The planned protests by the University of Guyana Senior Staff Association (UGSSA) and the University of UGGuyana Workers Union (UGWU) which was expected to begin last Friday, has been put on hold, as the two bodies are awaiting word on some new proposals they have put forward.
Guyana Times understands that the UG has agreed to give consideration to some of the proposals put forward by the unions which also expressed dissatisfaction with the course the administration has taken.
Last Thursday, academic and non-academic staff had threatened to begin a series of industrial actions, if the administration did not concede to their demands.
They said that if the new administration did not adhere to their calls for increases in salaries, the situation could become harsh.
They had also demanded that the planned 10 per cent increase for senior officials of the institution be abandoned.
The two unions said faculty and staff at the university will be launching a protest calling for increased salaries and benefits as talks between the unions and the administration had hit a roadblock.
The two unions are demanding, among other things, that academic and nonacademic staff receive 23 per cent and 25 per cent increases in their salaries respectively, retroactive to January 2016 along with all benefits submitted to the university’s administration on April 20, 2016. This they required to be paid in their May 2016 salaries.
The unions said the administration has not been keeping the promises it made on April 18, 2016, to stop the across-the-board increases for the statutory officers. Among the key demands is for the Council to rescind its decision to pay statutory officers – two deputy vice chancellors, the registrar and the bursar – a 10 per cent increase in salaries retroactive to January 2015, until it can offer adequate justification for such actions.
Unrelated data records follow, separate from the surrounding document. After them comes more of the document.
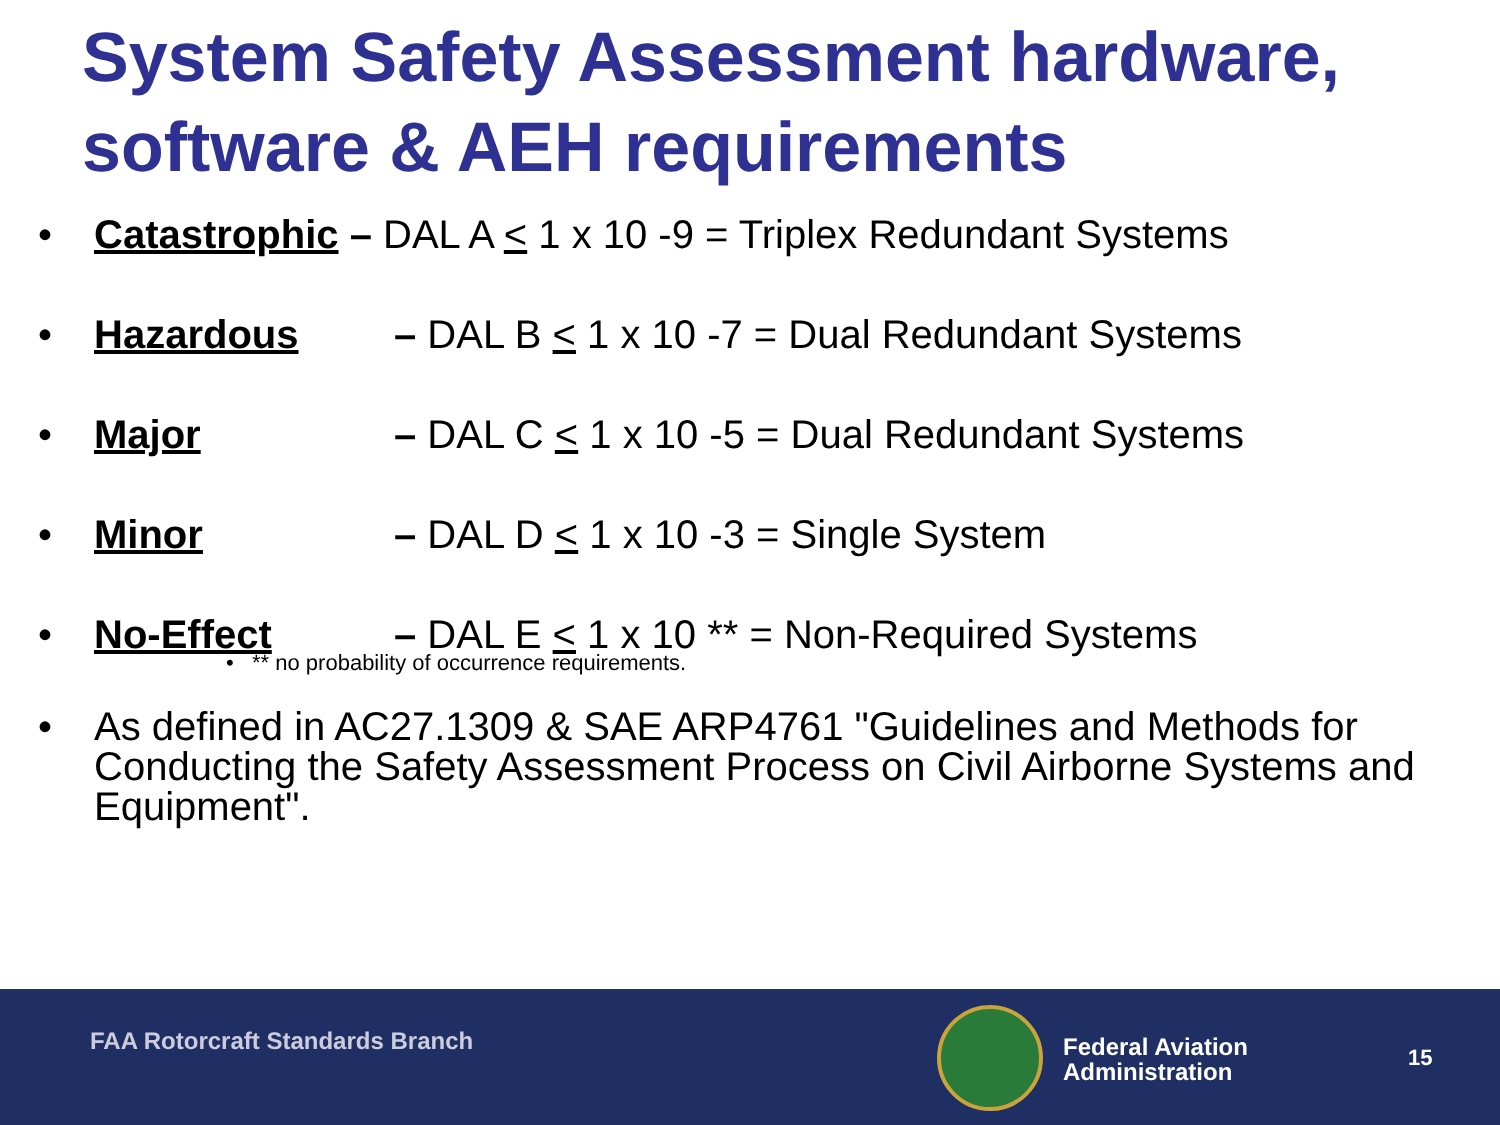System Safety Assessment hardware, software & AEH requirements
• Catastrophic – DAL A < 1 x 10 -9 = Triplex Redundant Systems
• Hazardous – DAL B < 1 x 10 -7 = Dual Redundant Systems
• Major – DAL C < 1 x 10 -5 = Dual Redundant Systems
• Minor – DAL D < 1 x 10 -3 = Single System
• No-Effect – DAL E < 1 x 10 ** = Non-Required Systems
• ** no probability of occurrence requirements.
• As defined in AC27.1309 & SAE ARP4761 "Guidelines and Methods for Conducting the Safety Assessment Process on Civil Airborne Systems and Equipment".
FAA Rotorcraft Standards Branch
Federal Aviation
Administration
15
They said it is the very administration which claimed it had no monies to pay benefits including 10 bursaries for their children who performed with distinction at national exams, yet the administration found over $8 million to increase the salaries of statutory officers who had just joined the university, a mere eight months ago and all others within the last two years: “Some of whose take home pay amounts to approximately one million dollars per month.”
If the University of Guyana’s administration and Council go ahead and pay the 10 per cent increase to the statutory officers, the unions say they will “reassert their previous demand of a 60 per cent increase in salaries retroactive to January 2016 and all submitted demands contained in our Memorandum of Demands dated February 16, 2015.”